# WORK TASK
Leave the pictures out and print every record below exactly as it stands.

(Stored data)
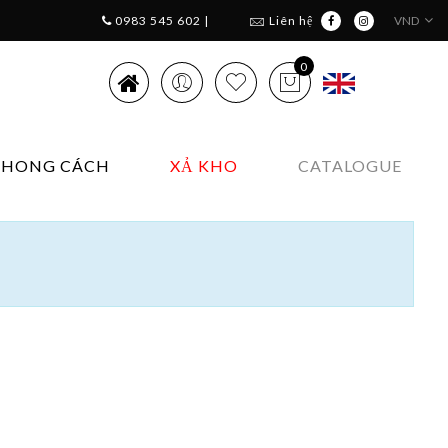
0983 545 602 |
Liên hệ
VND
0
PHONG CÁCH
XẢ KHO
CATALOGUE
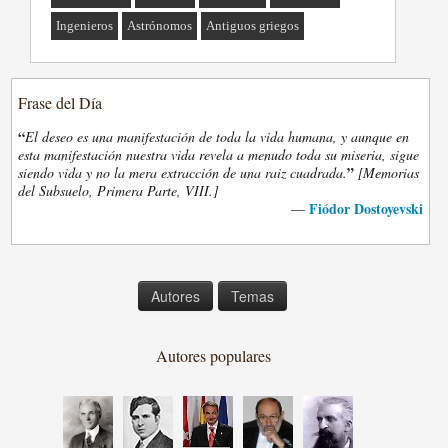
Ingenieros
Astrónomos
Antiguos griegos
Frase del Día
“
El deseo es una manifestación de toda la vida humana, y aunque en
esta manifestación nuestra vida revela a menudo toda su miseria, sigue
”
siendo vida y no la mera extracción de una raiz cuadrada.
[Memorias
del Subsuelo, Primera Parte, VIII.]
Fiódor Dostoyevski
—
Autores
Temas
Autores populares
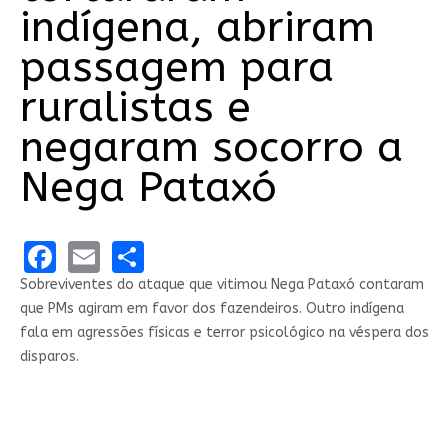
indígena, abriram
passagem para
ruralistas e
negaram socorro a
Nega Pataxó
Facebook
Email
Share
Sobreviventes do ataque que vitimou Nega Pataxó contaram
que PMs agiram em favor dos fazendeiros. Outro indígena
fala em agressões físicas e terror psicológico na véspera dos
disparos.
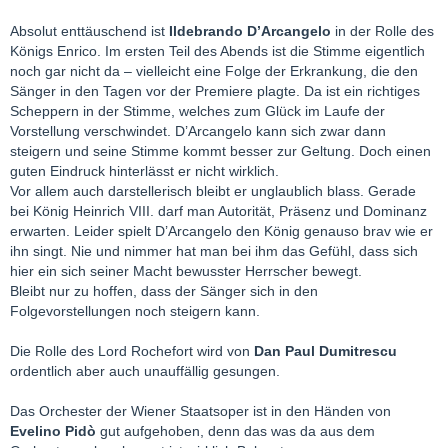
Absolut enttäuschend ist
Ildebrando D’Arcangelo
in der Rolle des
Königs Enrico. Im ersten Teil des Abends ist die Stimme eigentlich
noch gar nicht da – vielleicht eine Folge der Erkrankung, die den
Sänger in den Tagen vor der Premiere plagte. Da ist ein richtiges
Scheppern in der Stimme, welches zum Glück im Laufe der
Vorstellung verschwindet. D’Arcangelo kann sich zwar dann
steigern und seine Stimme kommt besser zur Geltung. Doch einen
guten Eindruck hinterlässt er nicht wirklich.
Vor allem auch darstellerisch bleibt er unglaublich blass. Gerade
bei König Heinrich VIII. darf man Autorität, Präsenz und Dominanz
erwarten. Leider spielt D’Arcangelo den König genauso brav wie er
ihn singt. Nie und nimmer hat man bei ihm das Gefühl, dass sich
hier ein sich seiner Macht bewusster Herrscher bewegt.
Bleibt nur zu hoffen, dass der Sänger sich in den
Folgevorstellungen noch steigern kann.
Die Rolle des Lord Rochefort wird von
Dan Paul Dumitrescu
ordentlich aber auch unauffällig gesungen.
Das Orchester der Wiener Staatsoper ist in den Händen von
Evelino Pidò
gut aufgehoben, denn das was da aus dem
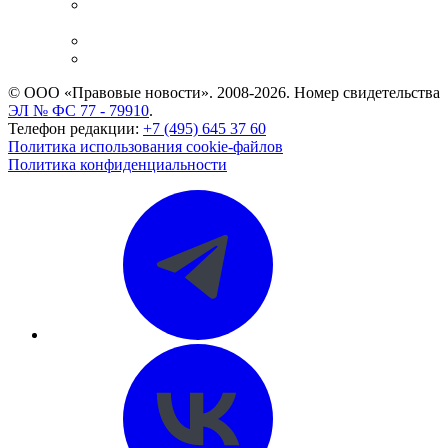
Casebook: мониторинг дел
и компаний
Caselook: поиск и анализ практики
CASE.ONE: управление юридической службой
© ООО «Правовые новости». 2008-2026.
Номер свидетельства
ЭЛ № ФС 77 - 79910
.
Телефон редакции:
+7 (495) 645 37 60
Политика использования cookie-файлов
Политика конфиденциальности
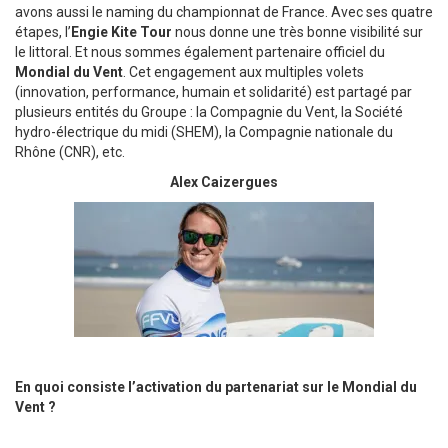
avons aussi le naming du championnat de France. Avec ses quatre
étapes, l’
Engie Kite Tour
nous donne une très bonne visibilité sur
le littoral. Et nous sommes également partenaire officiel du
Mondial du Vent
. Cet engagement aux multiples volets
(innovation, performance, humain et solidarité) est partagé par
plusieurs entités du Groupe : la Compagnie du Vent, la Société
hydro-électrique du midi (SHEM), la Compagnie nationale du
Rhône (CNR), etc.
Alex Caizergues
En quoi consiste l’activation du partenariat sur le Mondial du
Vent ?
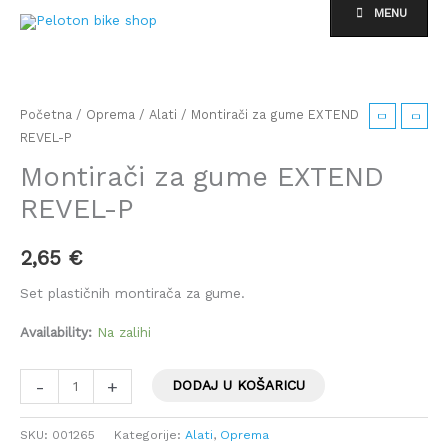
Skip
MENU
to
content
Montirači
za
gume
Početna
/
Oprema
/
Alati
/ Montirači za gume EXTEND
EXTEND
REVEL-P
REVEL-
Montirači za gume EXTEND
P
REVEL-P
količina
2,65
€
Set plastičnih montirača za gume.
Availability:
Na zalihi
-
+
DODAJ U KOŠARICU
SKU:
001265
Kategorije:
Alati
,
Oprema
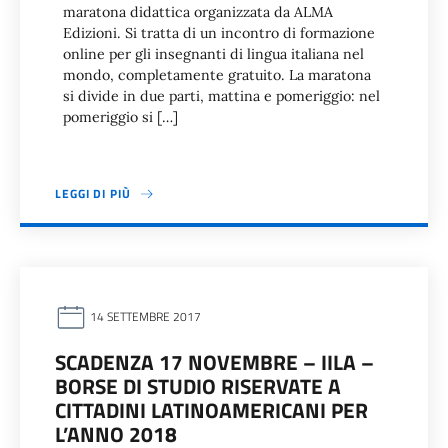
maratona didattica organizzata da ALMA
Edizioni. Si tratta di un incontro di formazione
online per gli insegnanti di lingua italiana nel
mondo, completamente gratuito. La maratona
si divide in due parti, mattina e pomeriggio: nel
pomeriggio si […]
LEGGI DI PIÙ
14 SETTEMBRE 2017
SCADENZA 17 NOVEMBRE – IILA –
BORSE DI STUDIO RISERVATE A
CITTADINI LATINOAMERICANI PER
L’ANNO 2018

# TASK ANSWER
0983 545 602 |
Liên hệ
VND
0
PHONG CÁCH
XẢ KHO
CATALOGUE
Ingenieros
Astrónomos
Antiguos griegos
Frase del Día
“
El deseo es una manifestación de toda la vida humana, y aunque en
esta manifestación nuestra vida revela a menudo toda su miseria, sigue
”
siendo vida y no la mera extracción de una raiz cuadrada.
[Memorias
del Subsuelo, Primera Parte, VIII.]
Fiódor Dostoyevski
—
Autores
Temas
Autores populares
indígena, abriram
passagem para
ruralistas e
negaram socorro a
Nega Pataxó
Facebook
Email
Share
Sobreviventes do ataque que vitimou Nega Pataxó contaram
que PMs agiram em favor dos fazendeiros. Outro indígena
fala em agressões físicas e terror psicológico na véspera dos
disparos.
Absolut enttäuschend ist
Ildebrando D’Arcangelo
in der Rolle des
Königs Enrico. Im ersten Teil des Abends ist die Stimme eigentlich
noch gar nicht da – vielleicht eine Folge der Erkrankung, die den
Sänger in den Tagen vor der Premiere plagte. Da ist ein richtiges
Scheppern in der Stimme, welches zum Glück im Laufe der
Vorstellung verschwindet. D’Arcangelo kann sich zwar dann
steigern und seine Stimme kommt besser zur Geltung. Doch einen
guten Eindruck hinterlässt er nicht wirklich.
Vor allem auch darstellerisch bleibt er unglaublich blass. Gerade
bei König Heinrich VIII. darf man Autorität, Präsenz und Dominanz
erwarten. Leider spielt D’Arcangelo den König genauso brav wie er
ihn singt. Nie und nimmer hat man bei ihm das Gefühl, dass sich
hier ein sich seiner Macht bewusster Herrscher bewegt.
Bleibt nur zu hoffen, dass der Sänger sich in den
Folgevorstellungen noch steigern kann.
Die Rolle des Lord Rochefort wird von
Dan Paul Dumitrescu
ordentlich aber auch unauffällig gesungen.
Das Orchester der Wiener Staatsoper ist in den Händen von
Evelino Pidò
gut aufgehoben, denn das was da aus dem
Casebook: мониторинг дел
и компаний
Caselook: поиск и анализ практики
CASE.ONE: управление юридической службой
© ООО «Правовые новости». 2008-2026.
Номер свидетельства
ЭЛ № ФС 77 - 79910
.
Телефон редакции:
+7 (495) 645 37 60
Политика использования cookie-файлов
Политика конфиденциальности
avons aussi le naming du championnat de France. Avec ses quatre
étapes, l’
Engie Kite Tour
nous donne une très bonne visibilité sur
le littoral. Et nous sommes également partenaire officiel du
Mondial du Vent
. Cet engagement aux multiples volets
(innovation, performance, humain et solidarité) est partagé par
plusieurs entités du Groupe : la Compagnie du Vent, la Société
hydro-électrique du midi (SHEM), la Compagnie nationale du
Rhône (CNR), etc.
Alex Caizergues
En quoi consiste l’activation du partenariat sur le Mondial du
Vent ?
Skip
MENU
to
content
Montirači
za
gume
Početna
/
Oprema
/
Alati
/ Montirači za gume EXTEND
EXTEND
REVEL-P
REVEL-
Montirači za gume EXTEND
P
REVEL-P
količina
2,65
€
Set plastičnih montirača za gume.
Availability:
Na zalihi
-
+
DODAJ U KOŠARICU
SKU:
001265
Kategorije:
Alati
,
Oprema
maratona didattica organizzata da ALMA
Edizioni. Si tratta di un incontro di formazione
online per gli insegnanti di lingua italiana nel
mondo, completamente gratuito. La maratona
si divide in due parti, mattina e pomeriggio: nel
pomeriggio si […]
LEGGI DI PIÙ
14 SETTEMBRE 2017
SCADENZA 17 NOVEMBRE – IILA –
BORSE DI STUDIO RISERVATE A
CITTADINI LATINOAMERICANI PER
L’ANNO 2018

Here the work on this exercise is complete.